With 250 images from the Enchanted Forest neighbourhood, I compressed the folder and uploaded it to the google collab notebook.
My first attempt, I was confronted with a similar error message to what I had received in class. I went back and realized I had left in one bit of extra code that I hadn't previously left in:
!source activate pixplot_test; pixplot --images "/content/downloaded_images_enchanted/*" --metadata "/content/downloaded_images_enchanted/metadata.csv"
After removing that, the #%%shell
command ran and seemed much more promising than before, it looked exactly like what was happening in class when things were running smoothly with the sample datasets. I help my breath until...

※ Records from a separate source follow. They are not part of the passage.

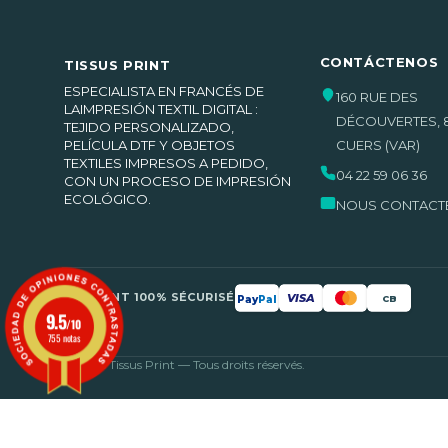
CONTÁCTENOS
TISSUS PRINT
ESPECIALISTA EN FRANCÉS DE
160 RUE DES
LAIMPRESIÓN TEXTIL DIGITAL :
DÉCOUVERTES
,
TEJIDO PERSONALIZADO,
PELÍCULA DTF Y OBJETOS
CUERS
(VAR)
TEXTILES IMPRESOS A PEDIDO,
04 22 59 06 36
CON UN PROCESO DE IMPRESIÓN
ECOLÓGICO.
NOUS CONTACT
PAIEMENT 100% SÉCURISÉ
VISA
Pay
Pal
CB
9.5
/10
755 notas
© 2026 Tissus Print — Tous droits réservés.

Another error message. This one caught me off guard, though, because I thought everything was working as intended. I went back through each command box to see if there was anything I missed before I saw it.
!source activate pixplot_test; pip install ipykernel
The one command I hadn't run in my own trials, the one I only ran when I was using the sample datasets. With an eye-twitch, I ran the single line of code, re-ran the #%%shell
box, and...
2024-10-28 21:44:40.029397: Done!
The gasp I gusp. There they were! One of the GeoCities neighbourhood datasets visualized once again in a different model.
The Orange Data Mining tool produced a grid that looked like this !Pasted image 20241028182743.png
Compared to PixPlot, that generated this: !Pasted image 20241028182817.png !Pasted image 20241028183205.png The clusters are similar but flipped, which makes me think about how each visualization model was trained and how different the measurements of distance are.
Trying to figure out what similarities these images have beyond colour is fun, such as "cluster 5" that has everything from Kelton's NeoPets Kingdom to Paper Airplane - The Paper Air Machines instructional page for crafting the ultimate paper airplane.
!Pasted image 20241028183859.png
The visualization of a GeoCities dataset is so cool for this exact reason. All of these images are coming from one neighbourhood under a (mostly) cohesive theme of being by kids/for kids, but being 1. the internet, and 2. a broad theme, there is bound to be tons of variance between each page. The data visualization allows us to look for connections between each image, whether it be aesthetics, content, or something else.
This is one way we can look at historical datasets, so hopefully can inspire and help think about some potential ideas.